Problem:
Print every line of text in the data below without changing a character, and leave the pictures out.

Given records:
BEGIN
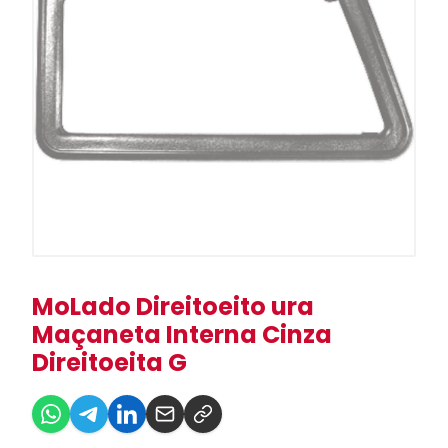
MoLado Direitoeito ura
Maçaneta Interna Cinza
Direitoeita G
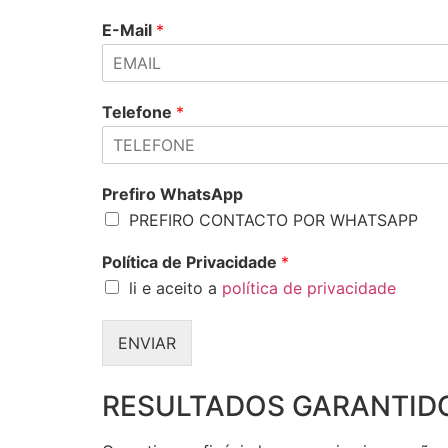
E-Mail
*
Telefone
*
Prefiro WhatsApp
PREFIRO CONTACTO POR WHATSAPP
Política de Privacidade
*
li e aceito a
política de privacidade
ENVIAR
RESULTADOS GARANTID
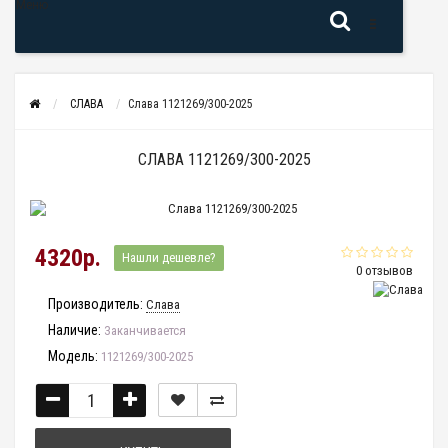
Меню
СЛАВА
Слава 1121269/300-2025
СЛАВА 1121269/300-2025
4320р.
Нашли дешевле?
0 отзывов
Производитель:
Слава
Наличие:
Заканчивается
Модель:
1121269/300-2025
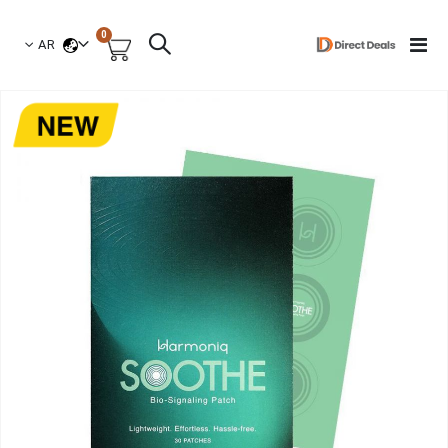
العناصر
0
لغة
Toggle
AR
السلة
Nav
نتقل
لى
لنهاية
عرض
لصور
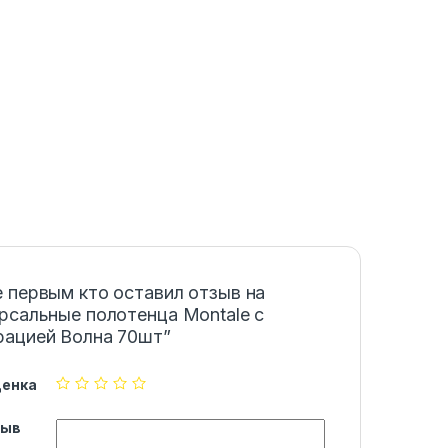
 первым кто оставил отзыв на
рсальные полотенца Montale с
рацией Волна 70шт”
ценка
зыв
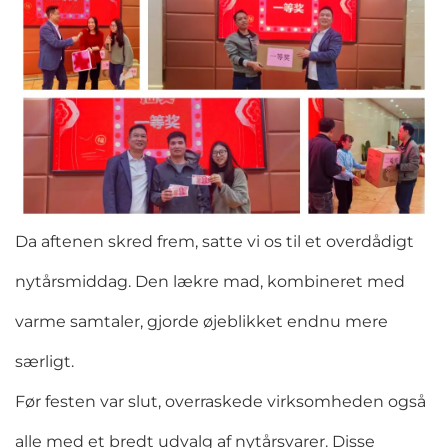
Da aftenen skred frem, satte vi os til et overdådigt
nytårsmiddag. Den lækre mad, kombineret med
varme samtaler, gjorde øjeblikket endnu mere
særligt.
Før festen var slut, overraskede virksomheden også
alle med et bredt udvalg af nytårsvarer. Disse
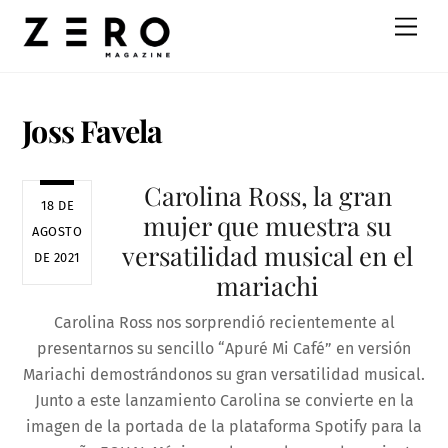
Skip
Men
to
content
Joss Favela
Carolina Ross, la gran
18 DE
mujer que muestra su
AGOSTO
versatilidad musical en el
DE 2021
mariachi
Carolina Ross nos sorprendió recientemente al
presentarnos su sencillo “Apuré Mi Café” en versión
Mariachi demostrándonos su gran versatilidad musical.
Junto a este lanzamiento Carolina se convierte en la
imagen de la portada de la plataforma Spotify para la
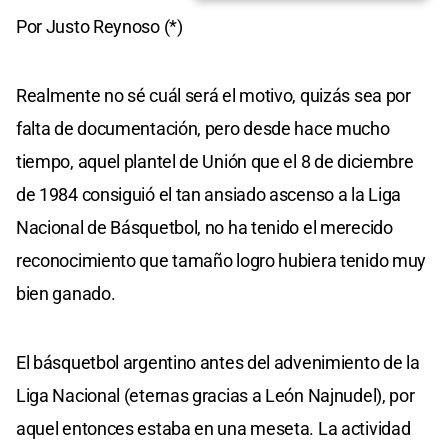
Por Justo Reynoso (*)
Realmente no sé cuál será el motivo, quizás sea por
falta de documentación, pero desde hace mucho
tiempo, aquel plantel de Unión que el 8 de diciembre
de 1984 consiguió el tan ansiado ascenso a la Liga
Nacional de Básquetbol, no ha tenido el merecido
reconocimiento que tamaño logro hubiera tenido muy
bien ganado.
El básquetbol argentino antes del advenimiento de la
Liga Nacional (eternas gracias a León Najnudel), por
aquel entonces estaba en una meseta. La actividad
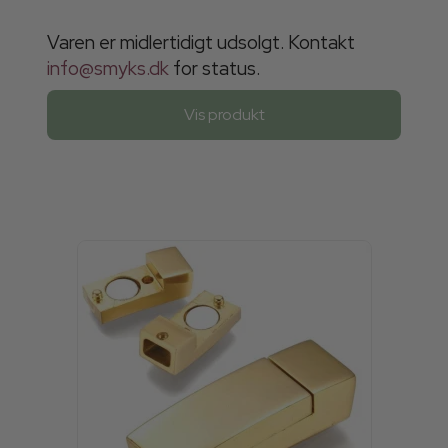
Varen er midlertidigt udsolgt. Kontakt
info@smyks.dk
for status.
Vis produkt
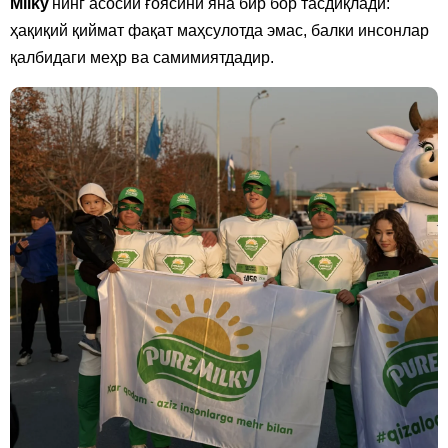
Milky
'нинг асосий ғоясини яна бир бор тасдиқлади:
ҳақиқий қиймат фақат маҳсулотда эмас, балки инсонлар
қалбидаги меҳр ва самимиятдадир.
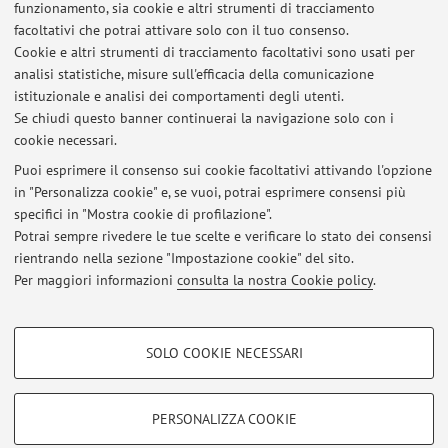
funzionamento, sia cookie e altri strumenti di tracciamento
facoltativi che potrai attivare solo con il tuo consenso.
Cookie e altri strumenti di tracciamento facoltativi sono usati per
Orario di ricevimento
analisi statistiche, misure sull'efficacia della comunicazione
istituzionale e analisi dei comportamenti degli utenti.
Martedì ore 10-11; è gradito un contatto per e-mail.
Se chiudi questo banner continuerai la navigazione solo con i
cookie necessari.
Puoi esprimere il consenso sui cookie facoltativi attivando l'opzione
in "Personalizza cookie" e, se vuoi, potrai esprimere consensi più
Ultimi avvisi
specifici in "Mostra cookie di profilazione".
Potrai sempre rivedere le tue scelte e verificare lo stato dei consensi
Al momento non sono presenti avvisi.
rientrando nella sezione "Impostazione cookie" del sito.
Per maggiori informazioni
consulta la nostra Cookie policy
.
COOKIE DI PROFILAZIONE - FACOLTATIVI
SOLO COOKIE NECESSARI
Si tratta di cookie utilizzati per analizzare le caratteristiche della navigazione
Area riservata
degli utenti, creare profili in base al loro comportamento sul sito, per analisi
Accedi tramite
login
per gestire tutti i contenuti del sito.
di marketing.
PERSONALIZZA COOKIE
Mostra cookie di profilazione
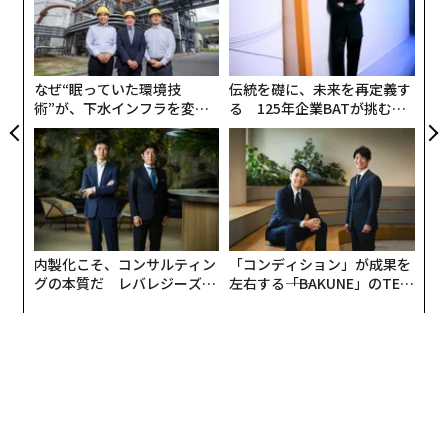
pa
革
な
ク
た「
なぜ“眠っていた環境技
伝統を礎に、未来を再定義す
術”が、下水インフラを変え
る 125年企業BATが挑むス
たのか──産総研×月島JFE
モークレスな未来
アクアソリューションの10年
「閉じる」ボタンをわざとわかりづらい形で表示するよ
うな、悪意すら感じる「ダークパターン」は言わずもが
な、ユーザーを楽しませようという意図があまり感じら
れないのは事実だ。
内製化こそ、コンサルティン
「コンディション」が成果を
グの本質だ レバレジーズが
左右する――「BAKUNE」のTEN
そんな不快な広告に接したとき、その不満が広告主かサ
実践する、次世代ファームの
TIALが支える「挑戦者の明
イトか、どちらに向くかを尋ねると、約40パーセントが
全貌
日」
広告主、約30パーセントがサイトまたはアプリとなっ
た。ユーザーに不快感を与えていることを承知で広告を
掲載しているとしたら、広告主やその商品の印象が傷つ
く。そんな広告を、かまわずどんどん掲載するサイトや
アプリもまた同様だ。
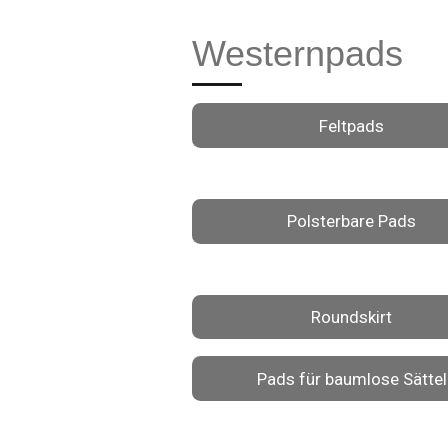
Westernpads
Feltpads
Polsterbare Pads
Roundskirt
Pads für baumlose Sättel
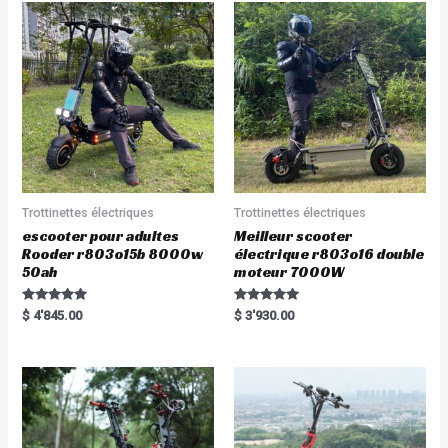
Trottinettes électriques
Trottinettes électriques
escooter pour adultes
Meilleur scooter
Rooder r803o15b 8000w
électrique r803o16 double
50ah
moteur 7000W
Rated
Rated
$
4'845.00
$
3'930.00
5.00
5.00
out of 5
out of 5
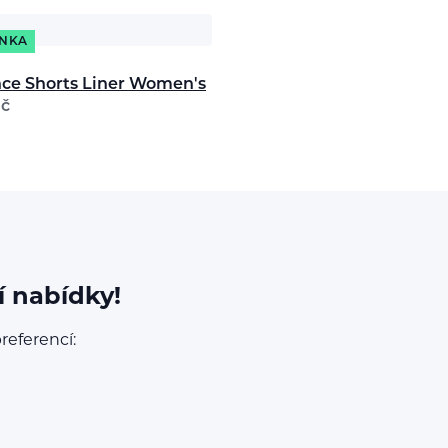
NKA
ce Shorts Liner Women's
č
í nabídky!
referencí:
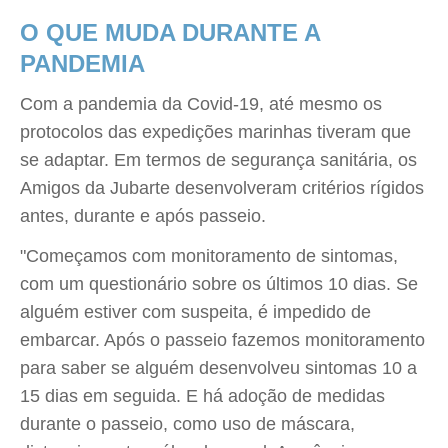
O QUE MUDA DURANTE A
PANDEMIA
Com a pandemia da Covid-19, até mesmo os
protocolos das expedições marinhas tiveram que
se adaptar. Em termos de segurança sanitária, os
Amigos da Jubarte desenvolveram critérios rígidos
antes, durante e após passeio.
"Começamos com monitoramento de sintomas,
com um questionário sobre os últimos 10 dias. Se
alguém estiver com suspeita, é impedido de
embarcar. Após o passeio fazemos monitoramento
para saber se alguém desenvolveu sintomas 10 a
15 dias em seguida. E há adoção de medidas
durante o passeio, como uso de máscara,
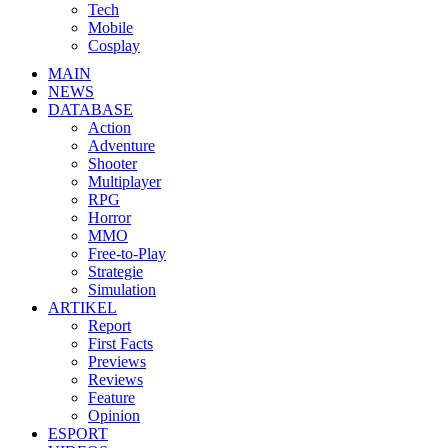
Tech
Mobile
Cosplay
MAIN
NEWS
DATABASE
Action
Adventure
Shooter
Multiplayer
RPG
Horror
MMO
Free-to-Play
Strategie
Simulation
ARTIKEL
Report
First Facts
Previews
Reviews
Feature
Opinion
ESPORT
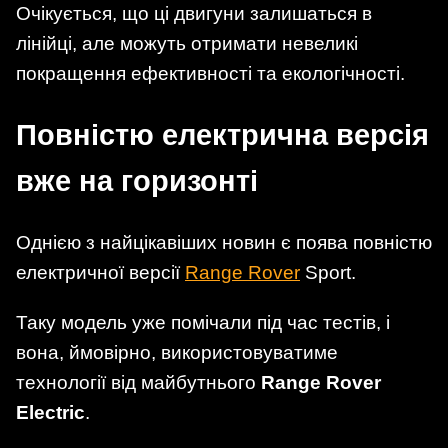
Очікується, що ці двигуни залишаться в
лінійці, але можуть отримати невеликі
покращення ефективності та екологічності.
Повністю електрична версія
вже на горизонті
Однією з найцікавіших новин є поява повністю
електричної версії
Range Rover
Sport.
Таку модель уже помічали під час тестів, і
вона, ймовірно, використовуватиме
технології від майбутнього
Range Rover
Electric
.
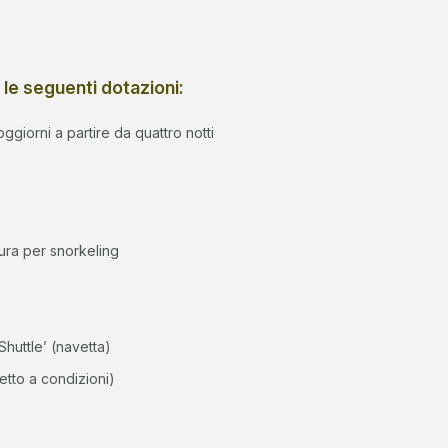
 le seguenti dotazioni:
oggiorni a partire da quattro notti
tura per snorkeling
Shuttle’ (navetta)
etto a condizioni)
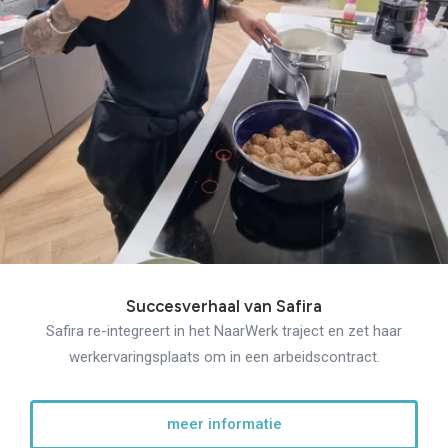
Succesverhaal van Safira
Safira re-integreert in het NaarWerk traject en zet haar
werkervaringsplaats om in een arbeidscontract.
meer informatie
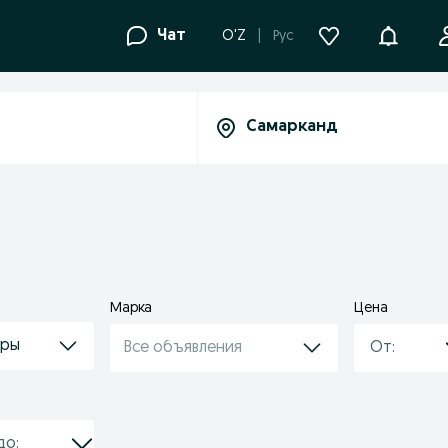
Уведомле
Чат
O'Z
Рус
Марка
Цена
еры
Все объявления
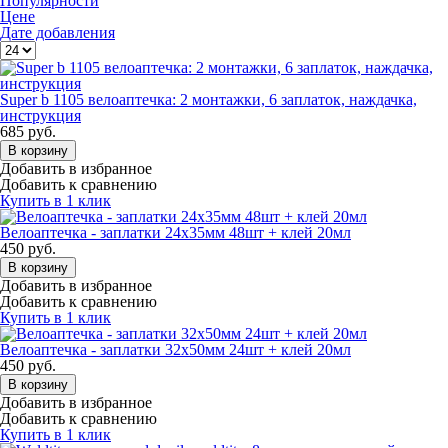
Популярности
Цене
Дате добавления
Super b 1105 велоаптечка: 2 монтажки, 6 заплаток, наждачка,
инструкция
685
руб.
В корзину
Добавить в избранное
Добавить к сравнению
Купить в 1 клик
Велоаптечка - заплатки 24х35мм 48шт + клей 20мл
450
руб.
В корзину
Добавить в избранное
Добавить к сравнению
Купить в 1 клик
Велоаптечка - заплатки 32х50мм 24шт + клей 20мл
450
руб.
В корзину
Добавить в избранное
Добавить к сравнению
Купить в 1 клик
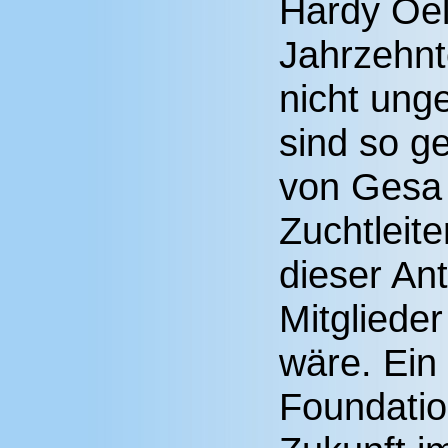
Hardy Oel
Jahrzehnt
nicht unge
sind so ge
von Gesa 
Zuchtleit
dieser An
Mitglieder
wäre. Ein 
Foundatio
END
Response box:
MoLado Direitoeito ura
Maçaneta Interna Cinza
Direitoeita G
E-Mail
*
Telefone
*
Prefiro WhatsApp
PREFIRO CONTACTO POR WHATSAPP
Política de Privacidade
*
li e aceito a
política de privacidade
ENVIAR
RESULTADOS GARANTID
Меню
СЛАВА
Слава 1121269/300-2025
СЛАВА 1121269/300-2025
4320р.
Нашли дешевле?
0 отзывов
Производитель:
Слава
Наличие:
Заканчивается
Модель:
1121269/300-2025
العناصر
0
لغة
Toggle
AR
السلة
Nav
نتقل
لى
لنهاية
عرض
لصور
 первым кто оставил отзыв на
рсальные полотенца Montale с
рацией Волна 70шт”
ценка
зыв
Da aftenen skred frem, satte vi os til et overdådigt
nytårsmiddag. Den lækre mad, kombineret med
varme samtaler, gjorde øjeblikket endnu mere
særligt.
Før festen var slut, overraskede virksomheden også
alle med et bredt udvalg af nytårsvarer. Disse
Skip
Men
to
content
Joss Favela
Carolina Ross, la gran
18 DE
mujer que muestra su
AGOSTO
versatilidad musical en el
DE 2021
mariachi
Carolina Ross nos sorprendió recientemente al
presentarnos su sencillo “Apuré Mi Café” en versión
Mariachi demostrándonos su gran versatilidad musical.
Junto a este lanzamiento Carolina se convierte en la
imagen de la portada de la plataforma Spotify para la
Por Justo Reynoso (*)
Realmente no sé cuál será el motivo, quizás sea por
falta de documentación, pero desde hace mucho
tiempo, aquel plantel de Unión que el 8 de diciembre
de 1984 consiguió el tan ansiado ascenso a la Liga
Nacional de Básquetbol, no ha tenido el merecido
reconocimiento que tamaño logro hubiera tenido muy
bien ganado.
El básquetbol argentino antes del advenimiento de la
Liga Nacional (eternas gracias a León Najnudel), por
aquel entonces estaba en una meseta. La actividad
Varen er midlertidigt udsolgt. Kontakt
info@smyks.dk
for status.
Vis produkt
Milky
'нинг асосий ғоясини яна бир бор тасдиқлади:
ҳақиқий қиймат фақат маҳсулотда эмас, балки инсонлар
қалбидаги меҳр ва самимиятдадир.
funzionamento, sia cookie e altri strumenti di tracciamento
facoltativi che potrai attivare solo con il tuo consenso.
Cookie e altri strumenti di tracciamento facoltativi sono usati per
Orario di ricevimento
analisi statistiche, misure sull'efficacia della comunicazione
istituzionale e analisi dei comportamenti degli utenti.
Martedì ore 10-11; è gradito un contatto per e-mail.
Se chiudi questo banner continuerai la navigazione solo con i
cookie necessari.
Puoi esprimere il consenso sui cookie facoltativi attivando l'opzione
in "Personalizza cookie" e, se vuoi, potrai esprimere consensi più
Ultimi avvisi
specifici in "Mostra cookie di profilazione".
Potrai sempre rivedere le tue scelte e verificare lo stato dei consensi
Al momento non sono presenti avvisi.
rientrando nella sezione "Impostazione cookie" del sito.
Per maggiori informazioni
consulta la nostra Cookie policy
.
COOKIE DI PROFILAZIONE - FACOLTATIVI
SOLO COOKIE NECESSARI
Si tratta di cookie utilizzati per analizzare le caratteristiche della navigazione
Area riservata
degli utenti, creare profili in base al loro comportamento sul sito, per analisi
Accedi tramite
login
per gestire tutti i contenuti del sito.
di marketing.
PERSONALIZZA COOKIE
Mostra cookie di profilazione
pa
革
な
ク
た「
なぜ“眠っていた環境技
伝統を礎に、未来を再定義す
術”が、下水インフラを変え
る 125年企業BATが挑むス
たのか──産総研×月島JFE
モークレスな未来
アクアソリューションの10年
「閉じる」ボタンをわざとわかりづらい形で表示するよ
うな、悪意すら感じる「ダークパターン」は言わずもが
な、ユーザーを楽しませようという意図があまり感じら
れないのは事実だ。
内製化こそ、コンサルティン
「コンディション」が成果を
グの本質だ レバレジーズが
左右する――「BAKUNE」のTEN
そんな不快な広告に接したとき、その不満が広告主かサ
実践する、次世代ファームの
TIALが支える「挑戦者の明
イトか、どちらに向くかを尋ねると、約40パーセントが
全貌
日」
広告主、約30パーセントがサイトまたはアプリとなっ
た。ユーザーに不快感を与えていることを承知で広告を
掲載しているとしたら、広告主やその商品の印象が傷つ
く。そんな広告を、かまわずどんどん掲載するサイトや
アプリもまた同様だ。
Westernpads
Feltpads
Polsterbare Pads
Roundskirt
Pads für baumlose Sättel
Trottinettes électriques
Trottinettes électriques
escooter pour adultes
Meilleur scooter
Rooder r803o15b 8000w
électrique r803o16 double
50ah
moteur 7000W
Rated
Rated
$
4'845.00
$
3'930.00
5.00
5.00
out of 5
out of 5
NKA
ce Shorts Liner Women's
č
í nabídky!
referencí:
O QUE MUDA DURANTE A
PANDEMIA
Com a pandemia da Covid-19, até mesmo os
protocolos das expedições marinhas tiveram que
se adaptar. Em termos de segurança sanitária, os
Amigos da Jubarte desenvolveram critérios rígidos
antes, durante e após passeio.
"Começamos com monitoramento de sintomas,
com um questionário sobre os últimos 10 dias. Se
alguém estiver com suspeita, é impedido de
embarcar. Após o passeio fazemos monitoramento
para saber se alguém desenvolveu sintomas 10 a
15 dias em seguida. E há adoção de medidas
durante o passeio, como uso de máscara,
Tech
Mobile
Cosplay
MAIN
NEWS
DATABASE
Action
Adventure
Shooter
Multiplayer
RPG
Horror
MMO
Free-to-Play
Strategie
Simulation
ARTIKEL
Report
First Facts
Previews
Reviews
Feature
Opinion
ESPORT
Очікується, що ці двигуни залишаться в
лінійці, але можуть отримати невеликі
покращення ефективності та екологічності.
Повністю електрична версія
вже на горизонті
Однією з найцікавіших новин є поява повністю
електричної версії
Range Rover
Sport.
Таку модель уже помічали під час тестів, і
вона, ймовірно, використовуватиме
технології від майбутнього
Range Rover
Electric
.
 le seguenti dotazioni:
oggiorni a partire da quattro notti
tura per snorkeling
Shuttle’ (navetta)
etto a condizioni)
Succesverhaal van Safira
Safira re-integreert in het NaarWerk traject en zet haar
werkervaringsplaats om in een arbeidscontract.
meer informatie
Уведомле
Чат
O'Z
Рус
Марка
Цена
еры
Все объявления
Популярности
Цене
Дате добавления
Super b 1105 велоаптечка: 2 монтажки, 6 заплаток, наждачка,
инструкция
685
руб.
В корзину
Добавить в избранное
Добавить к сравнению
Купить в 1 клик
Велоаптечка - заплатки 24х35мм 48шт + клей 20мл
450
руб.
В корзину
Добавить в избранное
Добавить к сравнению
Купить в 1 клик
Велоаптечка - заплатки 32х50мм 24шт + клей 20мл
450
руб.
В корзину
Добавить в избранное
Добавить к сравнению
Купить в 1 клик
Hardy Oel
Jahrzehnt
nicht unge
sind so ge
von Gesa 
Zuchtleit
dieser An
Mitglieder
wäre. Ein 
Foundatio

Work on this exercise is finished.